_Instruction_
Please convert the data below into a numbered list with one line per item, skipping any blank lines. Leave the pictures out of your answer.
>> Begin
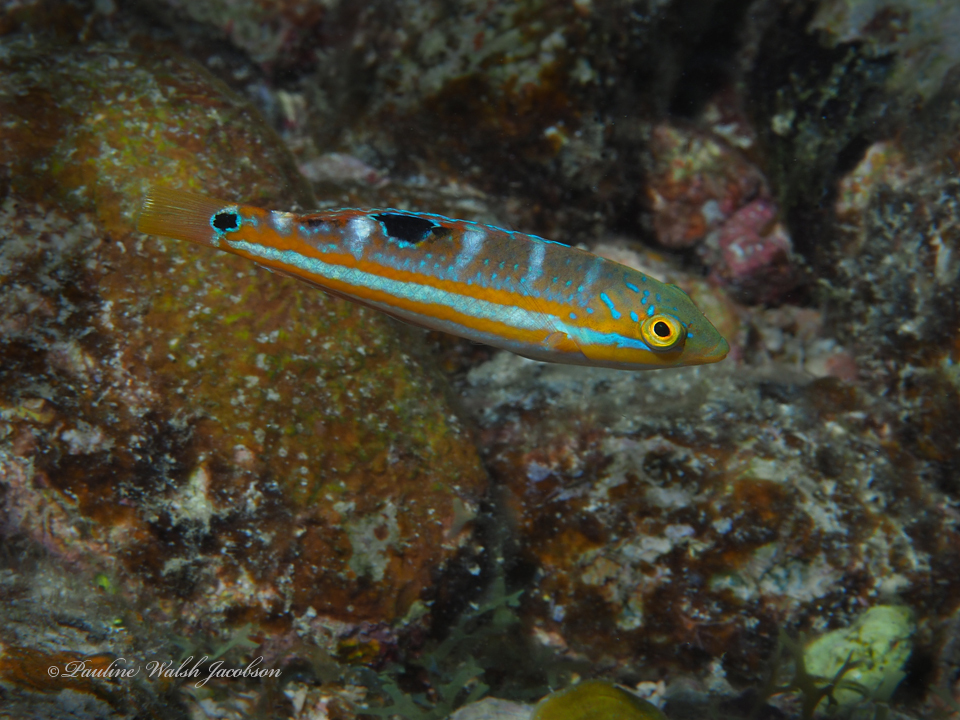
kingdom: Animalia
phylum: Chordata
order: Perciformes
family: Labridae
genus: Halichoeres
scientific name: Halichoeres radiatus
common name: Puddingwife
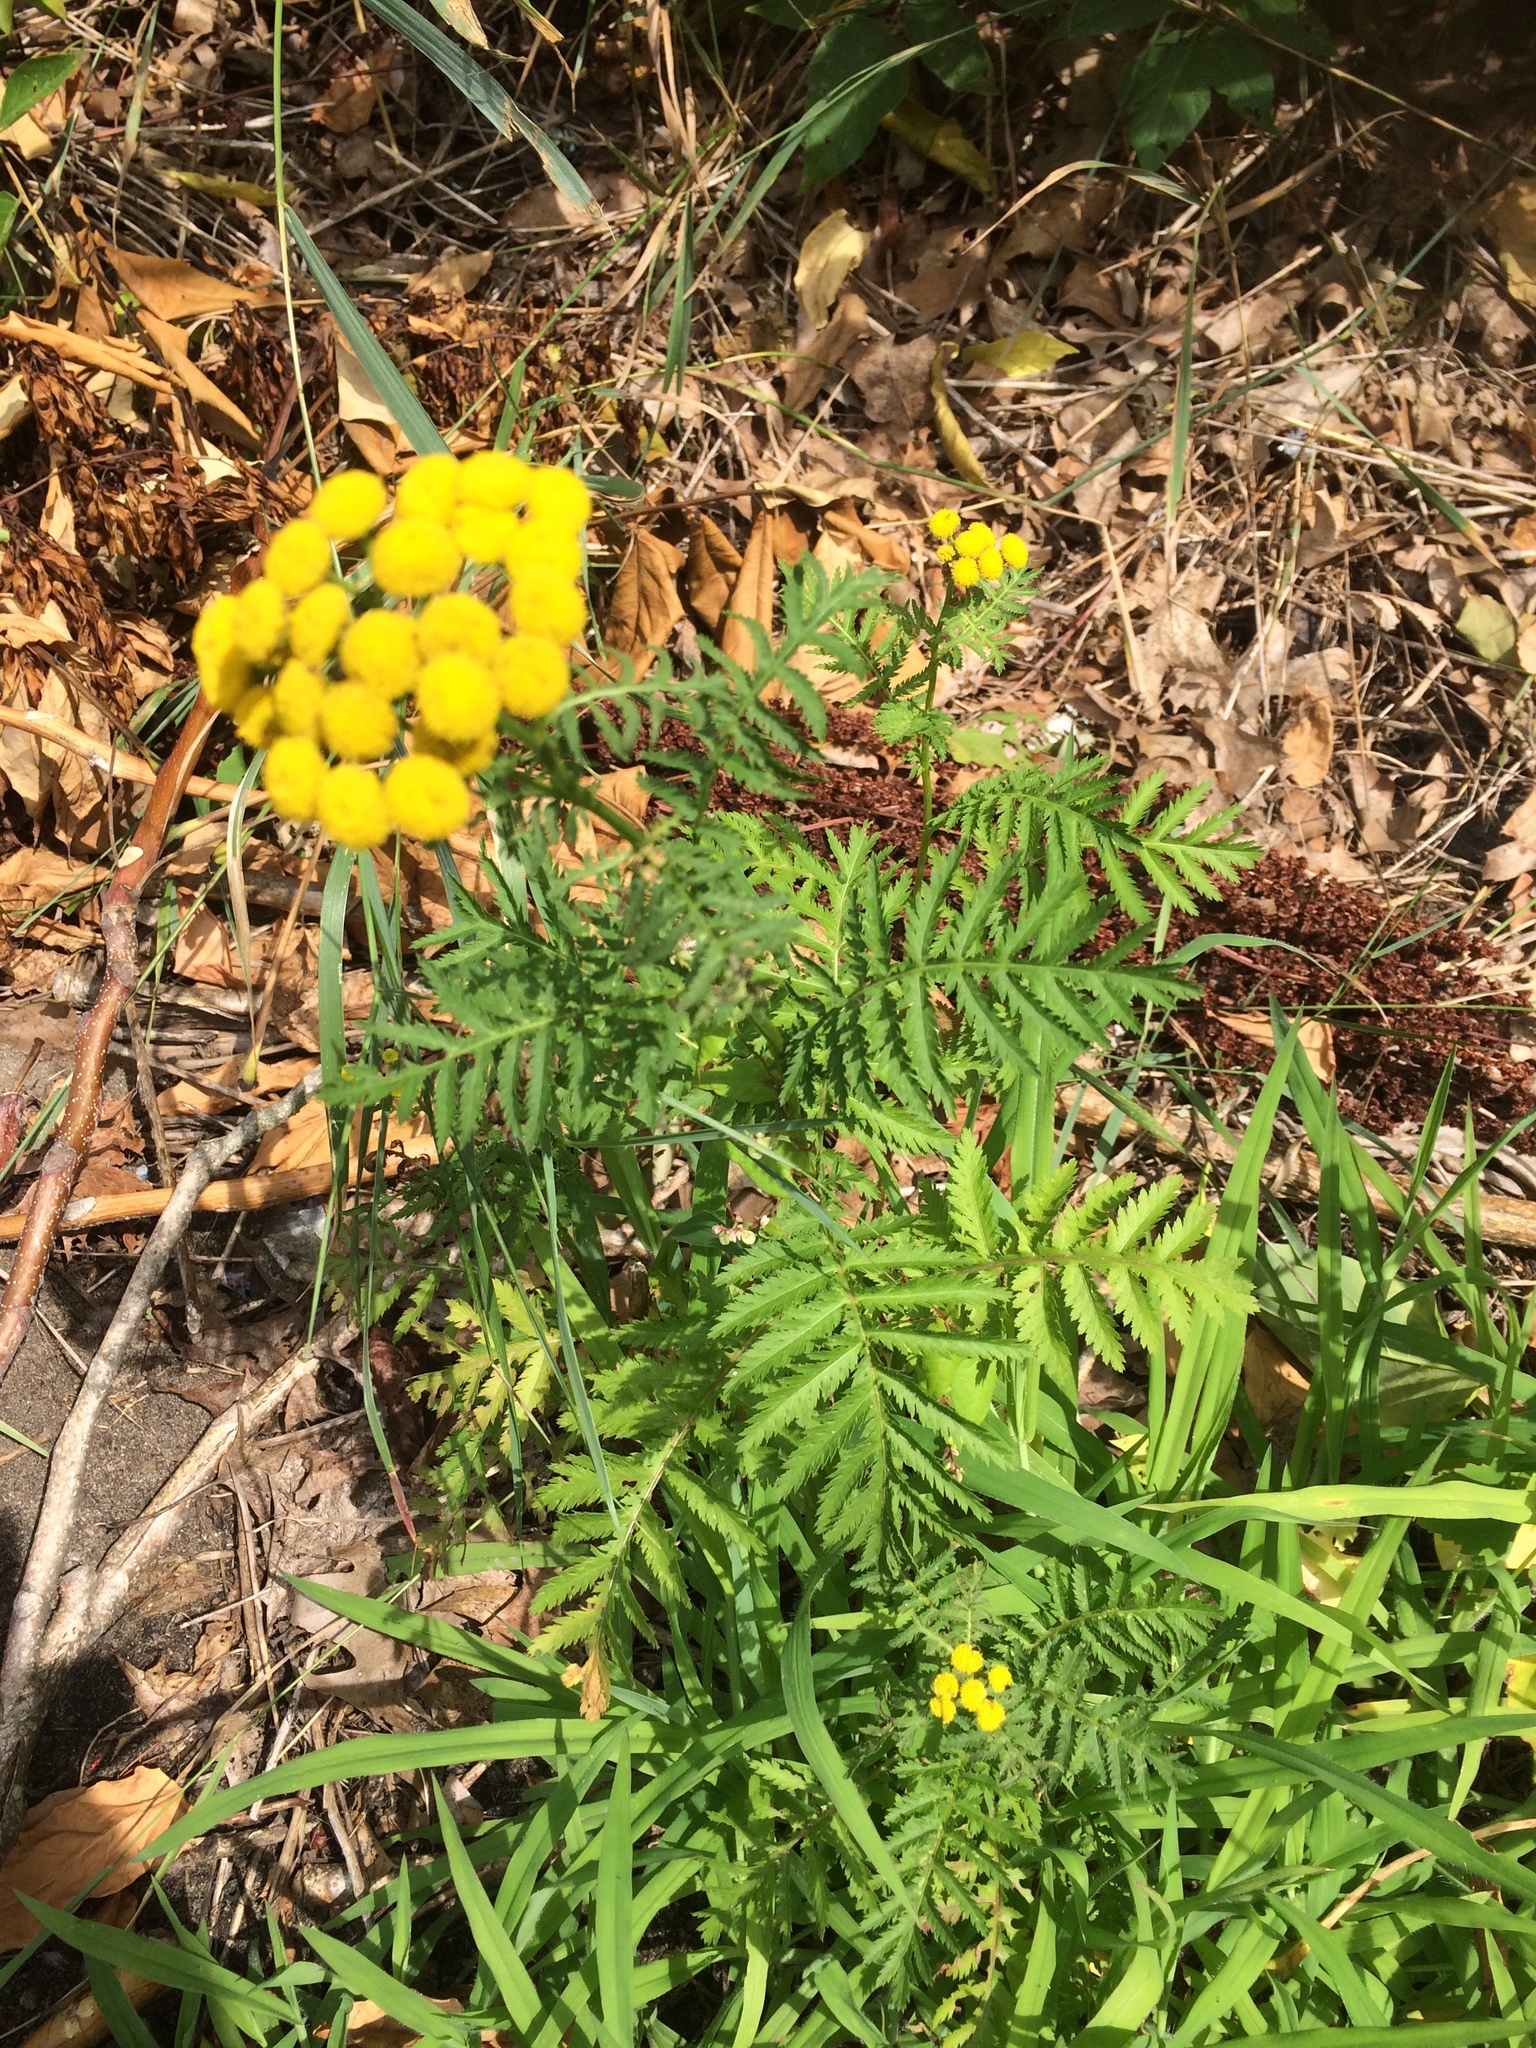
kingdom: Plantae
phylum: Tracheophyta
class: Magnoliopsida
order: Asterales
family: Asteraceae
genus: Tanacetum
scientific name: Tanacetum vulgare
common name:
>> End
_Problem solution_
1. kingdom: Animalia
2. phylum: Chordata
3. order: Perciformes
4. family: Labridae
5. genus: Halichoeres
6. scientific name: Halichoeres radiatus
7. common name: Puddingwife
8. kingdom: Plantae
9. phylum: Tracheophyta
10. class: Magnoliopsida
11. order: Asterales
12. family: Asteraceae
13. genus: Tanacetum
14. scientific name: Tanacetum vulgare
15. common name:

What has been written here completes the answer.